* WORK ORDER A
In the mailing-list post on atomic operation latencies, explain in one to three sentences why the 32bit compare-exchange on Aries is described as more than twice as slow as the 64bit one.
* WORK ORDER B
According to the mailing-list post on atomic operation latencies, which operations show no difference between 32bit and 64bit on these systems?
* WORK ORDER C
Copy the mailing-list post on atomic operation latencies word for word, starting with "Re: [OMPI users]" and going on through "at it today.".

* SOURCE EXTRACT
Re: [OMPI users] Latencies of atomic operations on high-performance networks

Nathan Hjelm via users Thu, 09 May 2019 06:03:26 -0700

I will try to take a look at it today.

-Nathan


> On May 9, 2019, at 12:37 AM, Joseph Schuchart via users 
> <users@lists.open-mpi.org> wrote:
> 
> Nathan,
> 
> Over the last couple of weeks I made some more interesting observations 
> regarding the latencies of accumulate operations on both Aries and InfiniBand 
> systems:
> 
> 1) There seems to be a significant difference between 64bit and 32bit 
> operations: on Aries, the average latency for compare-exchange on 64bit 
> values takes about 1.8us while on 32bit values it's at 3.9us, a factor of 
> >2x. On the IB cluster, all of fetch-and-op, compare-exchange, and accumulate 
> show a similar difference between 32 and 64bit. There are no differences 
> between 32bit and 64bit puts and gets on these systems.

* RECORD SET
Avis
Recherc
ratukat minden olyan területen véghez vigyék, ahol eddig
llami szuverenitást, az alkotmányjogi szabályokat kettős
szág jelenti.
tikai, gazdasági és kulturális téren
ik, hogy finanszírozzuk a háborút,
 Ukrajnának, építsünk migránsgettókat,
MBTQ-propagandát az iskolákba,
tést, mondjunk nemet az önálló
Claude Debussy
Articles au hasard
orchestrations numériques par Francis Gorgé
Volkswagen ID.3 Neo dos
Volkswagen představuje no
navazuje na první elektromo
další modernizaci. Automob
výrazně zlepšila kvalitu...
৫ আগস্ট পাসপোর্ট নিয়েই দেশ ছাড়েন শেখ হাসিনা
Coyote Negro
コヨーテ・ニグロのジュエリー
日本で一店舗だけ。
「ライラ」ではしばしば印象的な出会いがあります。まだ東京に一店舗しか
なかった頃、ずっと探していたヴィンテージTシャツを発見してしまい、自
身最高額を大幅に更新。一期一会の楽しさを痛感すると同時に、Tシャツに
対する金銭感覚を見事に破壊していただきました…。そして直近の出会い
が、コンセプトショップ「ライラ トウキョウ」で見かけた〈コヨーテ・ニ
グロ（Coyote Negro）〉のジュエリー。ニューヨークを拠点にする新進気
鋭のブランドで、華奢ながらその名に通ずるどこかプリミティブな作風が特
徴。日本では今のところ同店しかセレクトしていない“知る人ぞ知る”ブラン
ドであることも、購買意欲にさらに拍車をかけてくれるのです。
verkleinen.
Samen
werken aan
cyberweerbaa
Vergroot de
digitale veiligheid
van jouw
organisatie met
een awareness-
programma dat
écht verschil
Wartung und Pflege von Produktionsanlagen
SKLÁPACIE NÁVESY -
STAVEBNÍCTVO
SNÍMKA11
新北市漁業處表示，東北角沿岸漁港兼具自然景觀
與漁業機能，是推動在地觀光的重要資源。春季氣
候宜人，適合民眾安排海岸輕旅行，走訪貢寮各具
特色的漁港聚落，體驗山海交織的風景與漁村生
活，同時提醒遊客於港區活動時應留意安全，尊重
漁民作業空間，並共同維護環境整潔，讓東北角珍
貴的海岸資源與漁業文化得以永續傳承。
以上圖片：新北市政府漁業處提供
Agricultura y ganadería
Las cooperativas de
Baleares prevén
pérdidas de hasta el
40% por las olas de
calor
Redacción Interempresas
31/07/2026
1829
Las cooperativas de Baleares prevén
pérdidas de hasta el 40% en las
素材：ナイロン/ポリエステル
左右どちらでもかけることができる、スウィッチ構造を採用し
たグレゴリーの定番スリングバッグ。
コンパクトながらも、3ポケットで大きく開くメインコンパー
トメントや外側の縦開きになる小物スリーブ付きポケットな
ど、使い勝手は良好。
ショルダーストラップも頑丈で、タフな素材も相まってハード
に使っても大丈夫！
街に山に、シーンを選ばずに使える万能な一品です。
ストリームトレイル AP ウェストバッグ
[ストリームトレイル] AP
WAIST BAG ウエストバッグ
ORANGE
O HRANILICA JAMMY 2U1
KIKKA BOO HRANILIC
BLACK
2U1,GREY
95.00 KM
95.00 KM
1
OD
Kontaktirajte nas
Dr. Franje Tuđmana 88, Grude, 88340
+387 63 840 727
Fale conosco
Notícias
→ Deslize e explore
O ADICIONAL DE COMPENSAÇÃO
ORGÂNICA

* WRITTEN ANSWER A
On Aries, compare-exchange on 64bit values averages about 1.8us, while on 32bit values it takes about 3.9us. Since 3.9us is more than double 1.8us, the 32bit case is slower by a factor of more than 2x.

* WRITTEN ANSWER B
Puts and gets show no difference between 32bit and 64bit.

* WRITTEN ANSWER C
Re: [OMPI users] Latencies of atomic operations on high-performance networks

Nathan Hjelm via users Thu, 09 May 2019 06:03:26 -0700

I will try to take a look at it today.